WATERLOO

  • IGNACIO CAMACHO-ABC
  • Puigdemont se cree en Waterloo pero ya está en su Santa Elena, el limbo en que los suyos lo van a quitar de en medio

SI algún día se organiza una colecta para pagarle a Puigdemont la fianza o algún gasto de su vida errante –menos la factura de los abogados, porque algunos han defendido a etarras–, un servidor depositará en ella un óbolo: simbólico, eso sí, como la declaración de independencia o como esa presidencia honorífica que le ofrece desde la cárcel Oriol Junqueras. Se lo debemos los columnistas en agradecimiento a los jornales que nos ha dado a ganar los días del pánico al folio en blanco, esas malditas horas baldías en que el cierre apremia sin que el cerebro detecte nada parecido a una idea. Qué hubiese sido de nosotros sin la escapada hacia ninguna parte de este hombre que está acabando devorado por su propia peripecia aventurera, consumido en la melancolía del fracaso, encerrado en la parodia de una estrambótica epopeya.

En esa desorientada saga-fuga, que le ha llevado a perder el sentido de la realidad y del discernimiento, le faltaba creerse Napoleón, y ya lo ha hecho. Está a cinco minutos de pasearse con un gorrito de piantao, como dicen los porteños, dando trancos con una mano a la espalda y otra en el pecho. La ocurrencia de alquilar una casa en Waterloo, probablemente destinada a sede de una fantasmal república en el destierro, revela hasta qué punto el prófugo ha extraviado la conciencia de la situación para enredarse en el laberinto de un pensamiento ilusorio, de un trastornado devaneo. Después de sus mensajes de perdedor, el numerito del clown triste a lo Charlie Rivel, sólo faltaba este lapsus de megalomanía para confirmar la sospecha de un serio complejo. El que barruntaba ayer Gistau, citando a Víctor Hugo: ese estado de levitación mental en que una persona trata de encajar el mundo en el molde irreal, ajeno, grandilocuente o quimérico que ha fraguado en su cerebro.

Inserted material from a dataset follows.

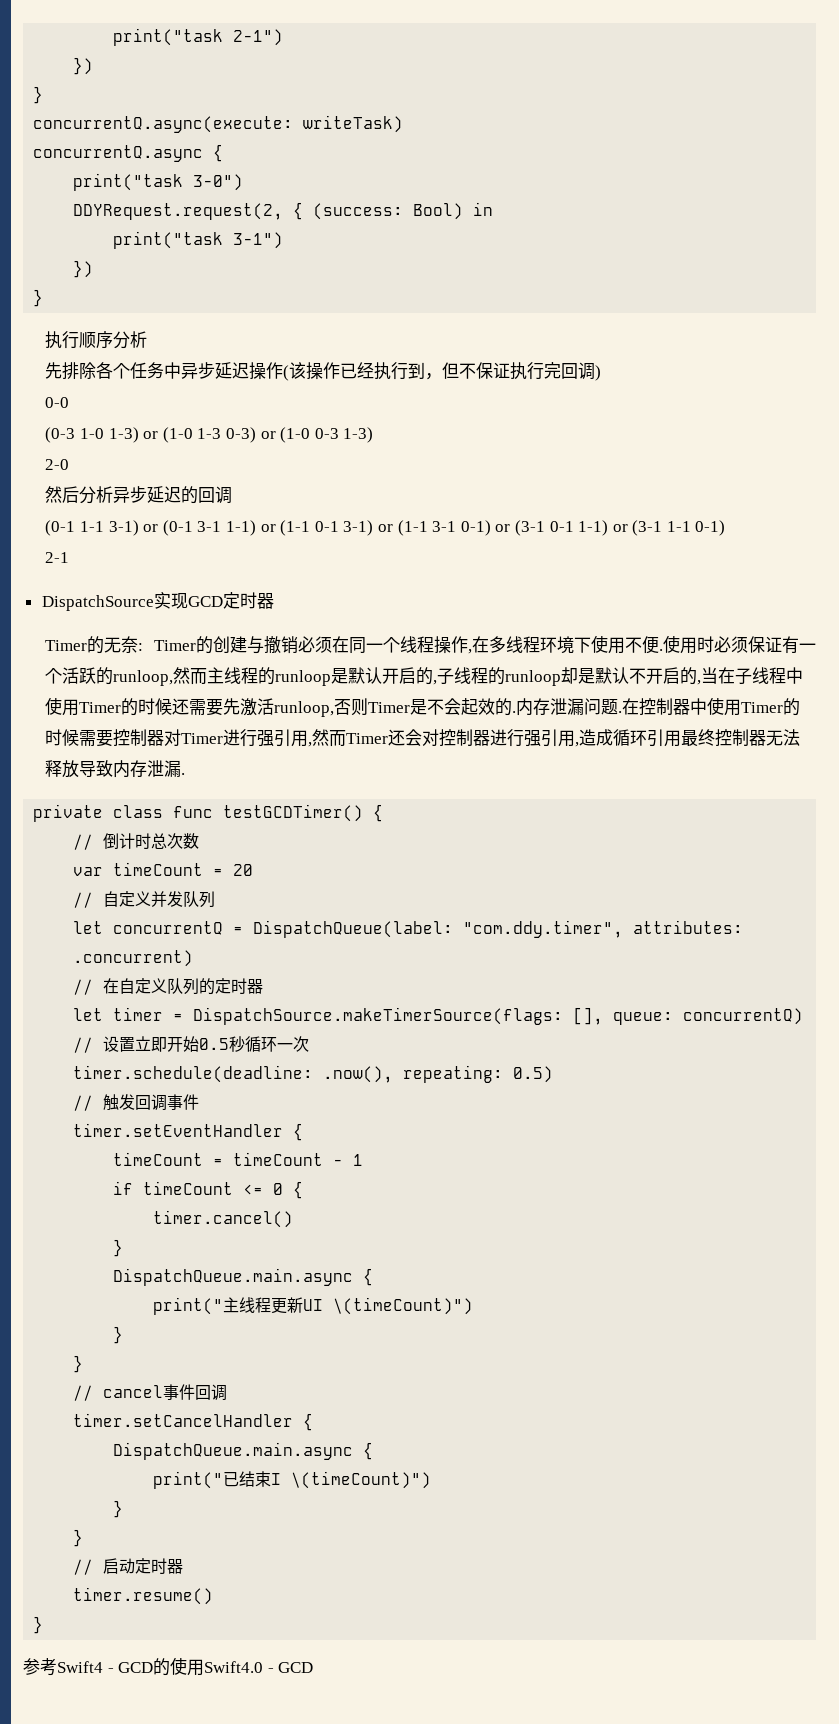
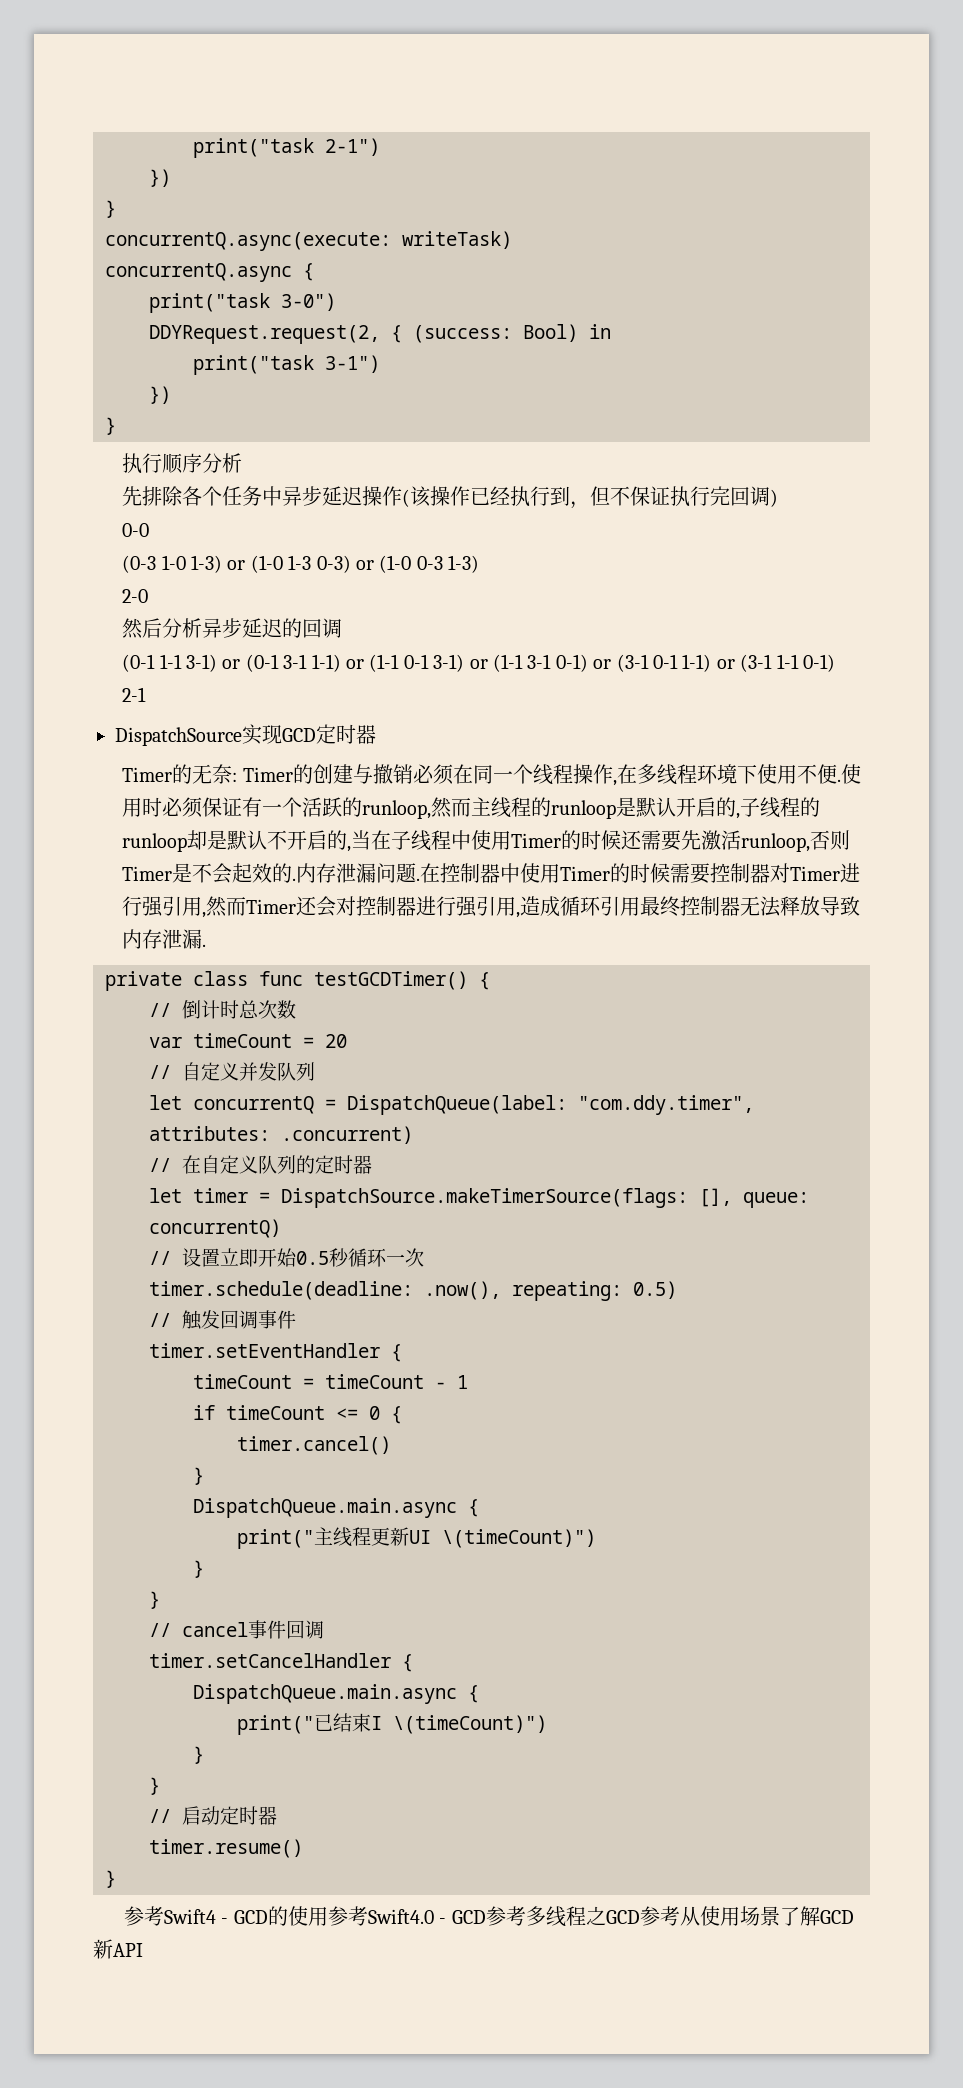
(205, 1667) none -> [327,1906,368,1926] 参考
(314, 1667) none -> [485,1906,854,1927] [93,1939,143,1959] 参考多线程之GCD参考从使用场景了解GCD新API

Produce incluso un poco de pena esa suerte de encantamiento. Porque mientras la caricatura de lo que queda de Puigdemont pasea su nostalgia por Flandes, basculando entre imaginarios retornos victoriosos y descalabros inducidos por la traición de los cernudianos caínes sempiternos, en la Cataluña a la que quizá ya nunca pueda regresar le están enajenando el control del «proceso». Todavía está por ver que en sus ratos de lucidez se haya dado cuenta de que ya estorba los planes de quienes aún se dicen sus compañeros. De que hay en marcha una conspiración para apartarlo de una vez y solucionar el bloqueo, conservándole muy solemnemente la legitimidad simbólica –todo son símbolos en el nacionalismo, que es más una creencia que una ideología– envuelta en el celofán de un aparente respeto. Y llegará un momento, no demasiado lejano, en que tanto simbolismo se convertirá en la expresión retórica de un verdadero apartamiento. Entonces acaso comprenda que ni siquiera está en Waterloo sino en Santa Elena, y de que lo habrán quitado, nada simbólicamente, de en medio.